What do the WA Tories (Hammond) not get about the drubbing they got last week ?

Oh - silly me. Remain won, of course.

In other news LibDems are leaders in a poll to win the next general election (Brexit Party came second even though they weren't listed on the questionnaire.)

This is bad news for the Tories. It will mean that the threat of Corbyn for Tory voters - who might otherwise be scared to vote BP - is no longer there.

The Tories strongest candidate ? Jeremy Corbyn.

This is rather like the death of the CofE - when vicars went all Guardian on us and relegated the Devil in their sermons their organisation lost its USP. Their top act never was Jesus, it was Satan - who they sold us insurance against.

E-K said...

I am not shitting you.
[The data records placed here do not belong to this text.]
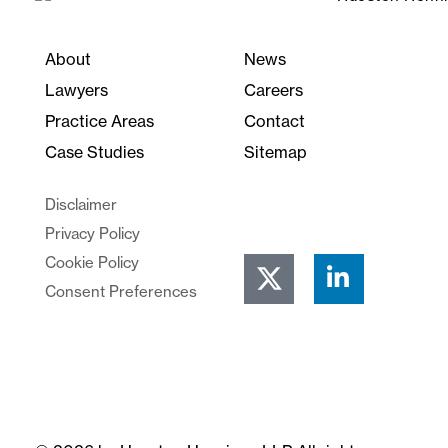
About
News
Lawyers
Careers
Practice Areas
Contact
Case Studies
Sitemap
Disclaimer
Privacy Policy
Cookie Policy
Consent Preferences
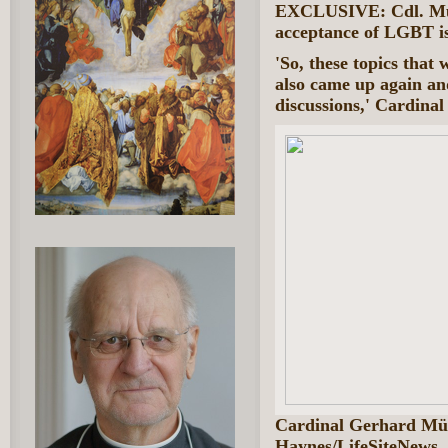
EXCLUSIVE: Cdl. Müll
acceptance of LGBT is
'So, these topics that
also came up again an
discussions,' Cardinal
Cardinal Gerhard Mü
Haynes/LifeSiteNews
I have only once played cricket in my life. I was out fielding because I didn't really want to play - in Jamaica on an all inclusive holiday... a proper cricketer knocked a six and I caught it Ben Stokes style.

I don't know how... I was just there when it really counted.

I lived on it for two whole weeks.

I suppose all the drinks were 'free' anyway but I didn't have to go to the bar to collect them.

E-K said...

And then I did a Sister Sledge act with two of the waiters in a talent contest. Feather boaters and all that. Went down well. I really camped it up.

I have the photos.

Anonymous said...

Photos, then!

andrew said...

He is the sort of person who has a laptop open in meetings and types into that without looking up amd making eye contact with anyone there.
As such no one will notice if another grey suited person who hides behind a laptop replaces him.
I really do not see him as some deep sea monster who will change the global climate and so the future of mankind.
More like a used tea bag.

Graeme said...

So the twat who stopped the UK from preparing for "no deal", unlike the EU report thinks he is a voice to be reckoned with?

I would like to ram a 30 foot concrete pile up his fundament

Charlie said...

Trump's here. What does Treeza want to discuss with him? A post-Brexit free trade deal? Helping the people of Venezuela?

No - she wants to talk about climate change. The buffoon can't go soon enough.